これらを最初から持っている人がいます。世襲議員です。有名なのは小泉進次郎氏ですね。父親の純一郎氏は首相を務めていました。実は純一郎氏の父も祖父も国会議員でした。安倍晋三氏も麻生太郎氏も3代続いて政治家の家系です。
現状のままでは国会議員になれる人が限られます。政治を変えるには誰でも気軽に立候補できて、落選したら以前の生活に戻れる。そんな仕組みをつくることが重要ですね。
当選確実
選挙の投票が終わったばかり、まだ開票作業も始まっていないうちから「当選確実」の報道が出ることがあります。和歌山県では特によくあります。これは選挙管理委員会が出しているわけではありません。テレビ局などのマスコミが、自社の責任で出しているのです。世論調査を行い、各地の投票所で投票した人に誰に入れたかを聞く出口調査もしています。こうした取材活動でかなり正確に結果は割り出せます。

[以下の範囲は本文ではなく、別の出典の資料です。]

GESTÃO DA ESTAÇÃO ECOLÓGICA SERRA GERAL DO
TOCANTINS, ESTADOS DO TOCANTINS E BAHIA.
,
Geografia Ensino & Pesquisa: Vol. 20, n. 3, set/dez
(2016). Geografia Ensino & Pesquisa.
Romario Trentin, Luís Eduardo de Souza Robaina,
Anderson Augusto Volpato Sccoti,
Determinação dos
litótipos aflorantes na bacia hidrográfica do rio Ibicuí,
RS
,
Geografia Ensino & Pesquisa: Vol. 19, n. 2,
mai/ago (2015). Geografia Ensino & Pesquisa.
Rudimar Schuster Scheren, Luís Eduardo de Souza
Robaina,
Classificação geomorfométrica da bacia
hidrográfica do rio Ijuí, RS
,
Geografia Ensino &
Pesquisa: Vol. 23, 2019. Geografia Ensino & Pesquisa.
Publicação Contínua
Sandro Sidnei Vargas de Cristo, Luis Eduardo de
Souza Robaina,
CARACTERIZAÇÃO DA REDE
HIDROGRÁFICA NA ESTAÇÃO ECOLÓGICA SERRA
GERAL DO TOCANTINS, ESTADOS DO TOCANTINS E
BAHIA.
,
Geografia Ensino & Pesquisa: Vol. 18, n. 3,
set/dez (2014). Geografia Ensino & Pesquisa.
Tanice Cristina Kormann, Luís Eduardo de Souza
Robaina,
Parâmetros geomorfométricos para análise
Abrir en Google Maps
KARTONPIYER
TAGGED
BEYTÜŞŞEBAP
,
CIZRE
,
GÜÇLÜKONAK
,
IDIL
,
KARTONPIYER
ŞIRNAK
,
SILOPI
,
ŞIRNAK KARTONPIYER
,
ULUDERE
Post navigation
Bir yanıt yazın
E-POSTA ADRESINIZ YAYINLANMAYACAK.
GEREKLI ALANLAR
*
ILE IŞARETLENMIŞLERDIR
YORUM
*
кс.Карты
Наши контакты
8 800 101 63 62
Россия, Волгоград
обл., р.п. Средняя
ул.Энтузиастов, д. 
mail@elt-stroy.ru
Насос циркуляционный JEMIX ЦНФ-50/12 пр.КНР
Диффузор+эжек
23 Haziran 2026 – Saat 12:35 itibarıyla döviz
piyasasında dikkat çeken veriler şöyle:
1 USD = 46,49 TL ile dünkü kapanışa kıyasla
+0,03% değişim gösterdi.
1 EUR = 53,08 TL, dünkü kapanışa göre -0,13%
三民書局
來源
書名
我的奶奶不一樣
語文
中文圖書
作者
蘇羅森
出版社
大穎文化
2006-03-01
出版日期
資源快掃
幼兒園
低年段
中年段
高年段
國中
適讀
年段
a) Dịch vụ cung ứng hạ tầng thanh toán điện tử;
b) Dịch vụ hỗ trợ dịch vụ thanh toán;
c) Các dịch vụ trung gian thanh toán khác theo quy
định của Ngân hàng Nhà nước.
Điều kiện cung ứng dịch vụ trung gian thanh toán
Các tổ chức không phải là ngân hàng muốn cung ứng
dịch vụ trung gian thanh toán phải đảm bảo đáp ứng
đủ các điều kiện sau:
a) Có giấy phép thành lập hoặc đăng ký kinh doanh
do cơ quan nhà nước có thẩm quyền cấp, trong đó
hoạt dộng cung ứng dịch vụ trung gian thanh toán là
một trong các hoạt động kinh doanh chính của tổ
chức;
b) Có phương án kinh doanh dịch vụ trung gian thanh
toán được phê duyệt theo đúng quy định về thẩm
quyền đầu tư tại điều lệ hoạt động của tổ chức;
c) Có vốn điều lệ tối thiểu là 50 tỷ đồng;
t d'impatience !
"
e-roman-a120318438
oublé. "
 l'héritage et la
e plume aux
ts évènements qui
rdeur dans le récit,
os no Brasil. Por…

もっとも、もうすぐちゃんと結果は出るのだからそこまで速報にこだわらなくていいとは思いますけどね。電子投票ができるようになれば、結果は一瞬で出るので、それが一番ありがたいです。
一票の格差
今、一票の格差が話題になっていますよね。A選挙区では1万人の有権者に対し、1人の当選者が出るのに、B選挙区では5万人に対して1人だとします。するとA選挙区の一票はB選挙区の5倍の重みがあるという訳です。たしかに、そういう面もありますが、違う見方もできるのではないでしょうか。A選挙区の有権者がB選挙区の候補を選ぶことはできません。同じ選挙区内では格差はありません。地区代表を選ぶのが目的であるなら、問題はないように思います。単純に一票の格差をなくすなら全国区で選挙すればいい話ですし。でも、都会目線では「田舎はひいきされてる」と思うでしょうね。田舎には保守系の議員が多いので、既得権を主張して格差是正に後ろ向きという一面は否定できませんが。